As described in DKP documentation, this is how a custom-domain and certificate is defined in the kommander configuration file.
clusterHostname: <mycluster.example.com>
ingressCertificate:
certificate: <certs/cert.pem>
private_key: <certs/key.pem>
ca: <certs/ca.pem>
Where are the certificates and keys are stored in DKP?
Knowing which Kubernetes objects are used to store the certificate and custom-domain is useful when troubleshooting either authentication issues or DKP UI access.
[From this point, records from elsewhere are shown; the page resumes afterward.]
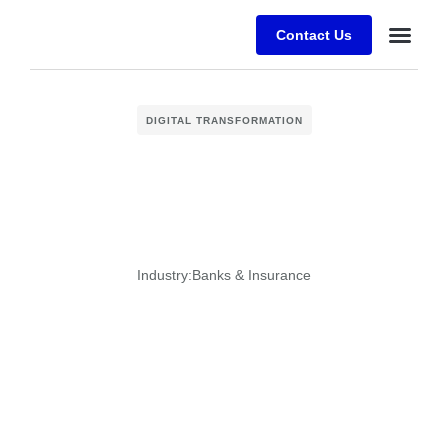
Contact Us
Desafios E
Sobre a Alfr
DIGITAL TRANSFORMATION
Industry:
Banks & Insurance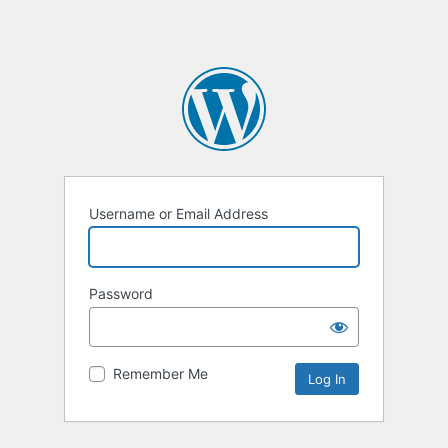
Username or Email Address
Password
Remember Me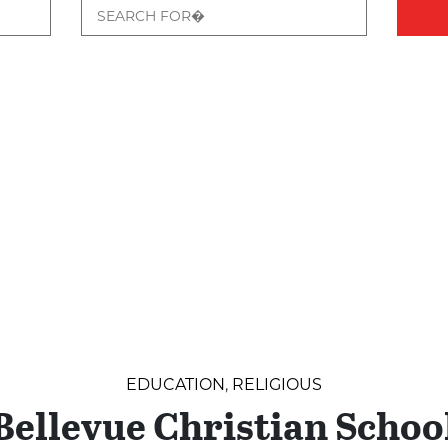
EDUCATION
,
RELIGIOUS
Bellevue Christian Schoo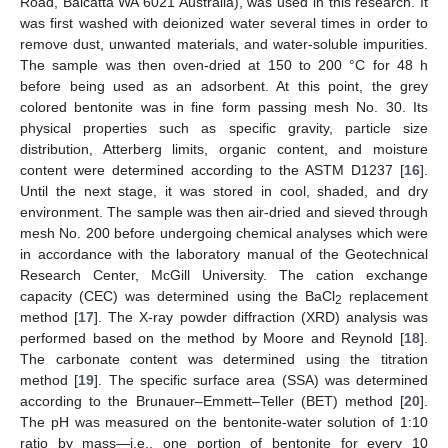
Road, Balcatta WA 6021 Australia), was used in this research. It
was first washed with deionized water several times in order to
remove dust, unwanted materials, and water-soluble impurities.
The sample was then oven-dried at 150 to 200 °C for 48 h
before being used as an adsorbent. At this point, the grey
colored bentonite was in fine form passing mesh No. 30. Its
physical properties such as specific gravity, particle size
distribution, Atterberg limits, organic content, and moisture
content were determined according to the ASTM D1237 [
16
].
Until the next stage, it was stored in cool, shaded, and dry
environment. The sample was then air-dried and sieved through
mesh No. 200 before undergoing chemical analyses which were
in accordance with the laboratory manual of the Geotechnical
Research Center, McGill University. The cation exchange
capacity (CEC) was determined using the BaCl
replacement
2
method [
17
]. The X-ray powder diffraction (XRD) analysis was
performed based on the method by Moore and Reynold [
18
].
The carbonate content was determined using the titration
method [
19
]. The specific surface area (SSA) was determined
according to the Brunauer–Emmett–Teller (BET) method [
20
].
The pH was measured on the bentonite-water solution of 1:10
ratio by mass—i.e., one portion of bentonite for every 10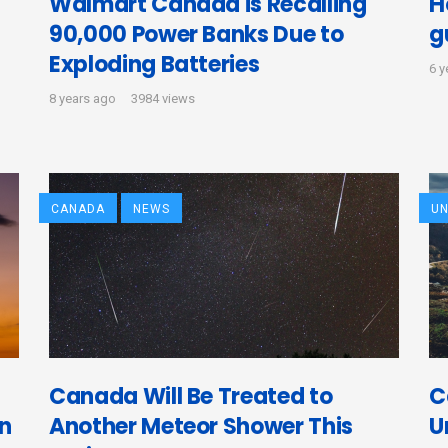
Walmart Canada is Recalling
H
90,000 Power Banks Due to
g
Exploding Batteries
6 y
8 years ago
3984 views
CANADA
NEWS
UN
Canada Will Be Treated to
C
in
Another Meteor Shower This
U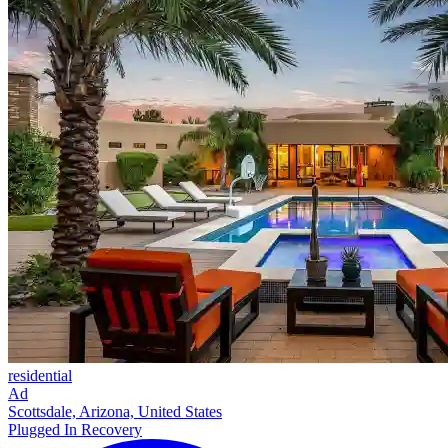
residential
Ad
Scottsdale, Arizona, United States
Plugged In Recovery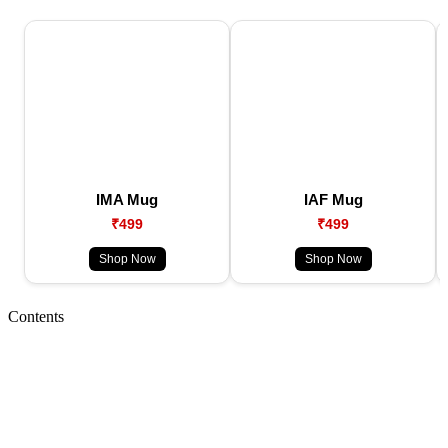
IMA Mug
IAF Mug
₹499
₹499
Shop Now
Shop Now
Contents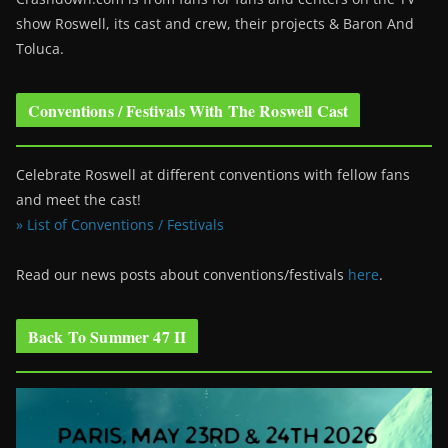
show Roswell
, its cast and crew, their projects & Baron And
Toluca.
Conventions / Festivals With The Roswell Cast
Celebrate Roswell at different conventions with fellow fans
and meet the cast!
» List of Conventions / Festivals
Read our news posts about conventions/festivals
here
.
Back To Summer 47 II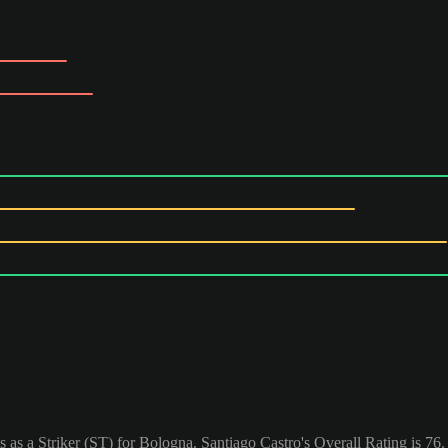
s as a Striker (ST) for Bologna. Santiago Castro's Overall Rating is 76.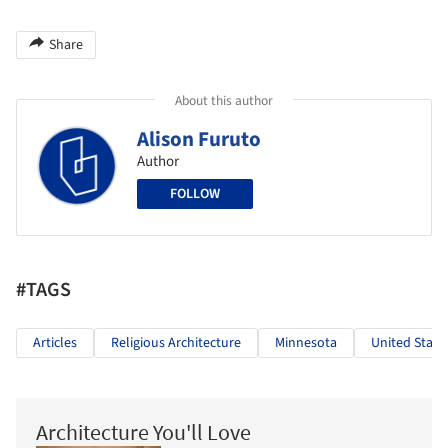
Share
About this author
Alison Furuto
Author
FOLLOW
#TAGS
Articles
Religious Architecture
Minnesota
United State
Architecture You'll Love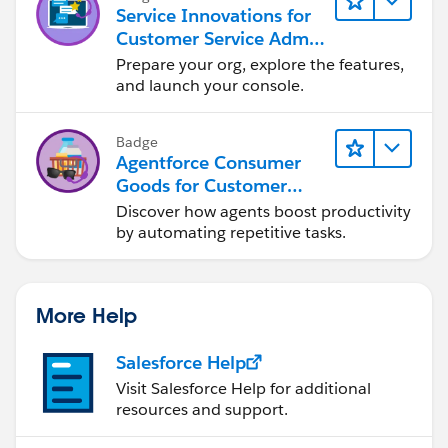
Service Innovations for
Customer Service Admin
Essentials
Prepare your org, explore the features,
and launch your console.
Badge
Agentforce Consumer
Goods for Customer
Service
Discover how agents boost productivity
by automating repetitive tasks.
More Help
Salesforce Help
Visit Salesforce Help for additional
resources and support.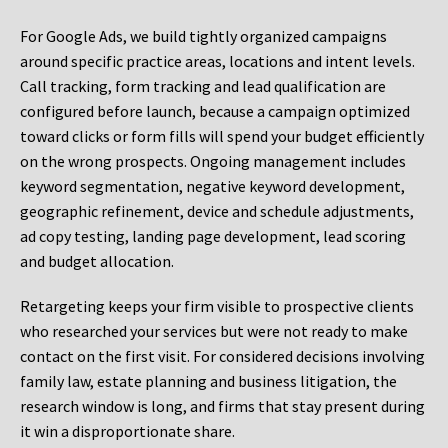
For Google Ads, we build tightly organized campaigns
around specific practice areas, locations and intent levels.
Call tracking, form tracking and lead qualification are
configured before launch, because a campaign optimized
toward clicks or form fills will spend your budget efficiently
on the wrong prospects. Ongoing management includes
keyword segmentation, negative keyword development,
geographic refinement, device and schedule adjustments,
ad copy testing, landing page development, lead scoring
and budget allocation.
Retargeting keeps your firm visible to prospective clients
who researched your services but were not ready to make
contact on the first visit. For considered decisions involving
family law, estate planning and business litigation, the
research window is long, and firms that stay present during
it win a disproportionate share.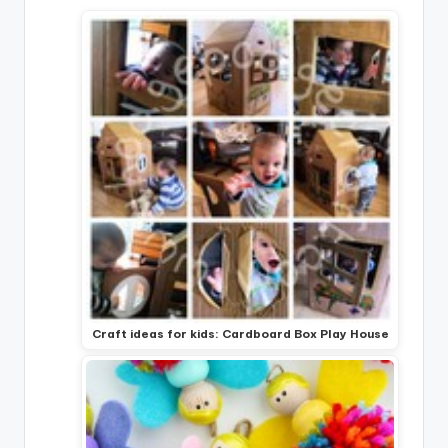
Craft ideas for kids: Cardboard Box Play House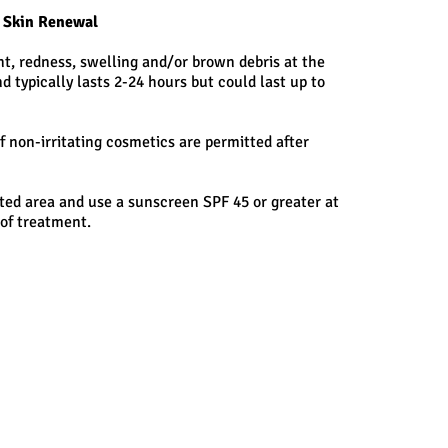
r Skin Renewal
t, redness, swelling and/or brown debris at the
d typically lasts 2-24 hours but could last up to
f non-irritating cosmetics are permitted after
ted area and use a sunscreen SPF 45 or greater at
 of treatment.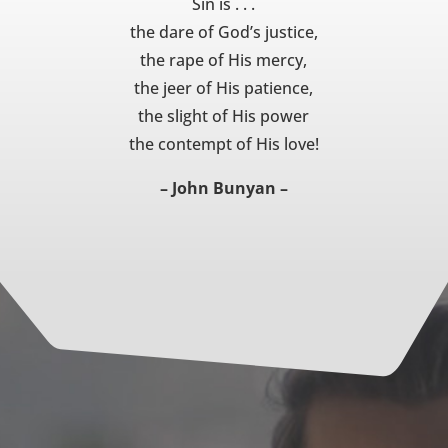
Sin is . . .
the dare of God’s justice,
the rape of His mercy,
the jeer of His patience,
the slight of His power
the contempt of His love!
– John Bunyan –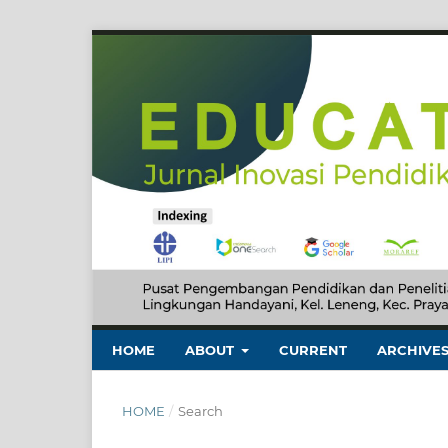
HOME
ABOUT
CURRENT
ARCHIVE
HOME
/
Search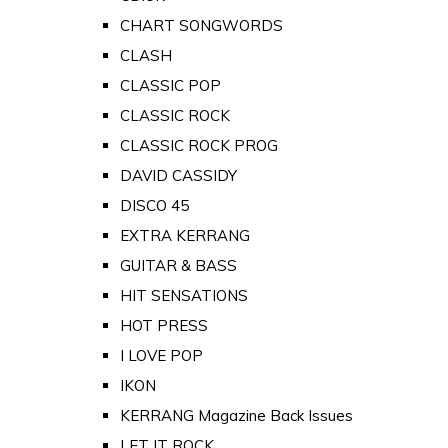
CHART SONGWORDS
CLASH
CLASSIC POP
CLASSIC ROCK
CLASSIC ROCK PROG
DAVID CASSIDY
DISCO 45
EXTRA KERRANG
GUITAR & BASS
HIT SENSATIONS
HOT PRESS
I LOVE POP
IKON
KERRANG Magazine Back Issues
LET IT ROCK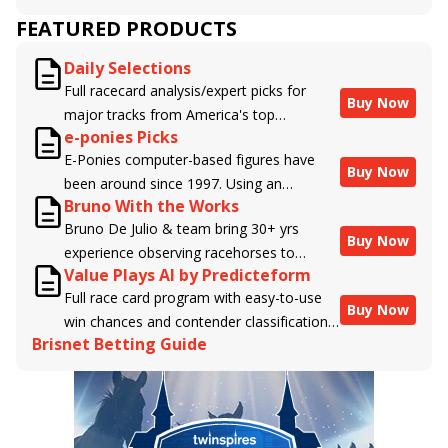
FEATURED PRODUCTS
Daily Selections
Full racecard analysis/expert picks for
Buy Now
major tracks from America's top
e-ponies Picks
handicappers.
E-Ponies computer-based figures have
Buy Now
been around since 1997. Using an
Bruno With the Works
algorithm written by the business owner
Bruno De Julio & team bring 30+ yrs
and handicapper, Liam Durbin, and
Buy Now
experience observing racehorses to
powered by BRIS data files, E-Ponies
Value Plays AI by Predicteform
Brisnet with valuable insight into their
offers a unique, fact-based, dispassionate
Full race card program with easy-to-use
morning routines & chances for success in
analysis of every horse in every race,
Buy Now
win chances and contender classifications
the afternoons.
assigning scores for speed, class, form,
Brisnet Betting Guide
for every runner plus analysis of the Best
connections, and more. Forget which
Bet, Live Longshot, and Wagering
jockey owes you money! What does the
Suggestions for every race.
data say!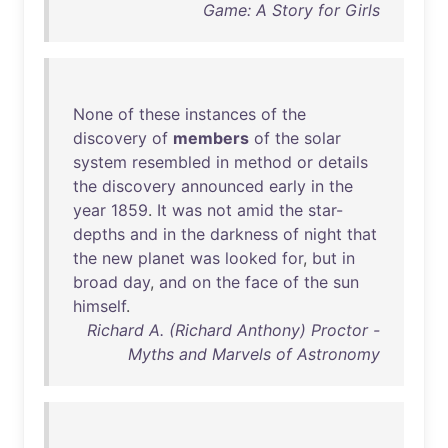
Game: A Story for Girls
None
of
these
instances
of
the
discovery
of
members
of
the
solar
system
resembled
in
method
or
details
the
discovery
announced
early
in
the
year
1859
.
It
was
not
amid
the
star-
depths
and
in
the
darkness
of
night
that
the
new
planet
was
looked
for
,
but
in
broad
day
,
and
on
the
face
of
the
sun
himself
.
Richard A. (Richard Anthony) Proctor -
Myths and Marvels of Astronomy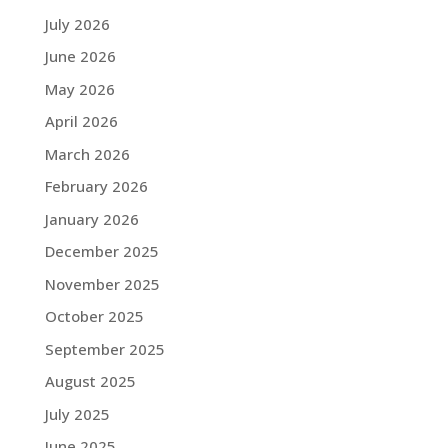
July 2026
June 2026
May 2026
April 2026
March 2026
February 2026
January 2026
December 2025
November 2025
October 2025
September 2025
August 2025
July 2025
June 2025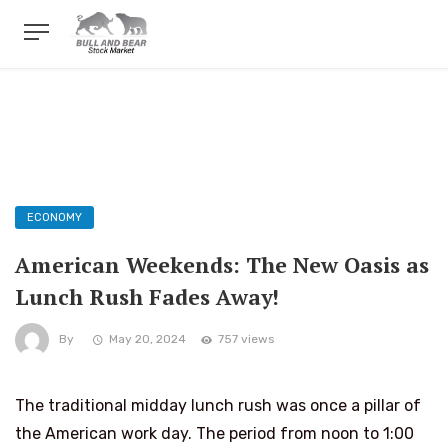
ECONOMY
American Weekends: The New Oasis as
Lunch Rush Fades Away!
By
May 20, 2024
757 views
The traditional midday lunch rush was once a pillar of
the American work day. The period from noon to 1:00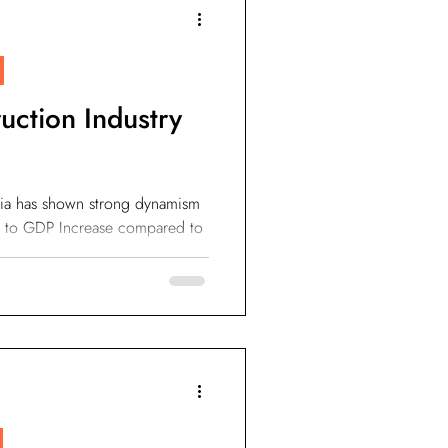
IoT Devices
uction Industry
sia has shown strong dynamism
ion to GDP Increase compared to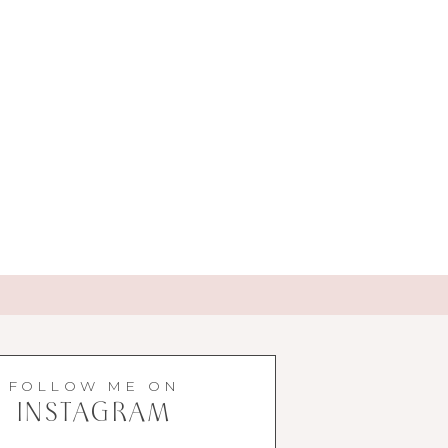
FOLLOW ME ON
INSTAGRAM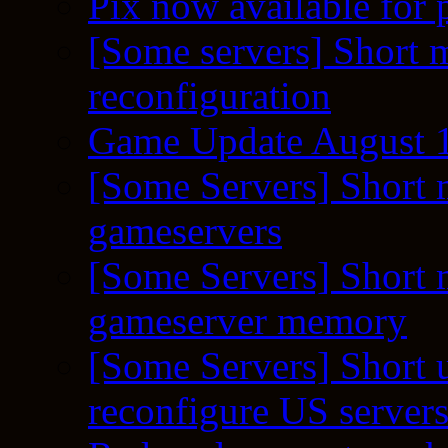
Pix now available for 
[Some servers] Short m
reconfiguration
Game Update August 1
[Some Servers] Short 
gameservers
[Some Servers] Short 
gameserver memory
[Some Servers] Short 
reconfigure US server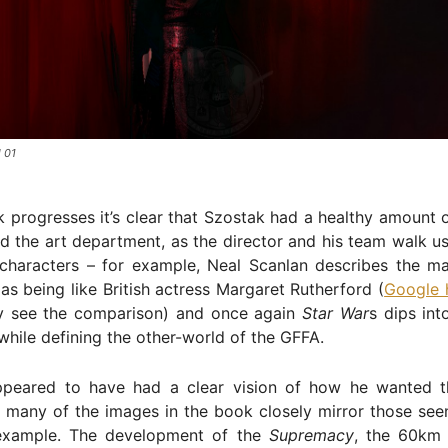
 01
 progresses it’s clear that Szostak had a healthy amount 
 the art department, as the director and his team walk us
characters – for example, Neal Scanlan describes the ma
as being like British actress Margaret Rutherford (
Google 
y see the comparison) and once again
Star War
s dips int
while defining the other-world of the GFFA.
peared to have had a clear vision of how he wanted t
 many of the images in the book closely mirror those seen
r example. The development of the
Supremacy
, the 60km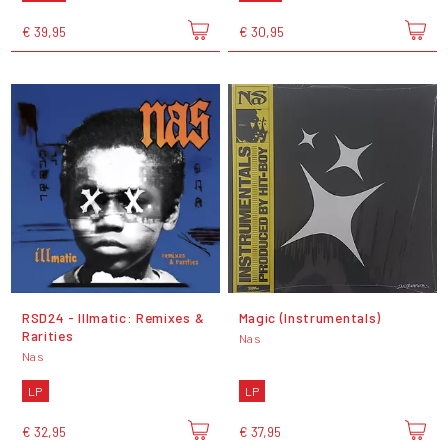
€ 39,95
€ 30,95
RSD24 - Illmatic: Remixes &
Magic (Instrumentals)
Rarities
Nas
Nas
LP
LP
€ 32,95
€ 37,95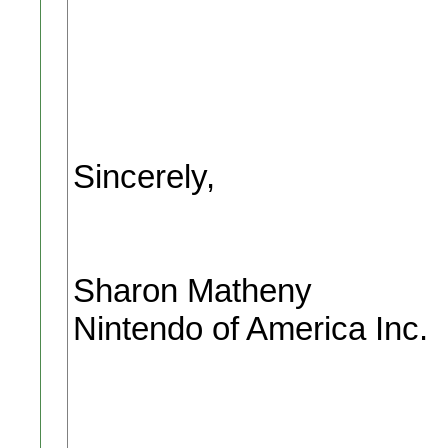
Sincerely,
Sharon Matheny
Nintendo of America Inc.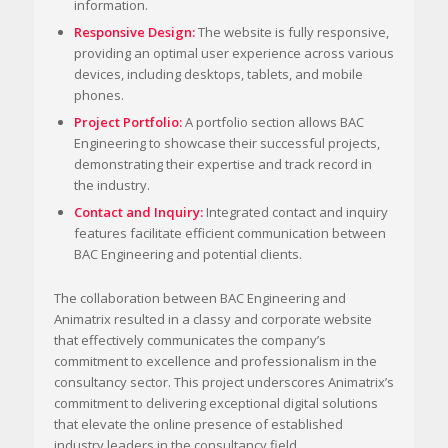
information.
Responsive Design:
The website is fully responsive,
providing an optimal user experience across various
devices, including desktops, tablets, and mobile
phones.
Project Portfolio:
A portfolio section allows BAC
Engineering to showcase their successful projects,
demonstrating their expertise and track record in
the industry.
Contact and Inquiry:
Integrated contact and inquiry
features facilitate efficient communication between
BAC Engineering and potential clients.
The collaboration between BAC Engineering and
Animatrix resulted in a classy and corporate website
that effectively communicates the company’s
commitment to excellence and professionalism in the
consultancy sector. This project underscores Animatrix’s
commitment to delivering exceptional digital solutions
that elevate the online presence of established
industry leaders in the consultancy field.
The KommanderCluster host-cluster object and the kommander-traefik-certificate (or kommander-traefik-tls) secret in the kommander namespace are the objects to get inspect when troubleshooting issues with custom-domains and TLS certificate in Kommander.
KommanderCluster
kubectl -n kommander get KommanderCluster host-cluster -oyaml
Certificate Authority
kubectl -n kommander get secret kommander-traefik-tls \
-ojsonpath='{.data.ca\.crt}' | base64 -d | openssl x509 -in /dev/stdin -noout -text
Certificate
kubectl -n kommander get secret kommander-traefik-tls \
-ojsonpath='{.data.tls\.crt}' | base64 -d | openssl x509 -in /dev/stdin -noout -text
The openssl tool is very useful to confirm whether a Certificate Authority (CA) was used to sign a certificate as follows:
openssl verify -CAfile ca.crt kommander240.ddns.net.crt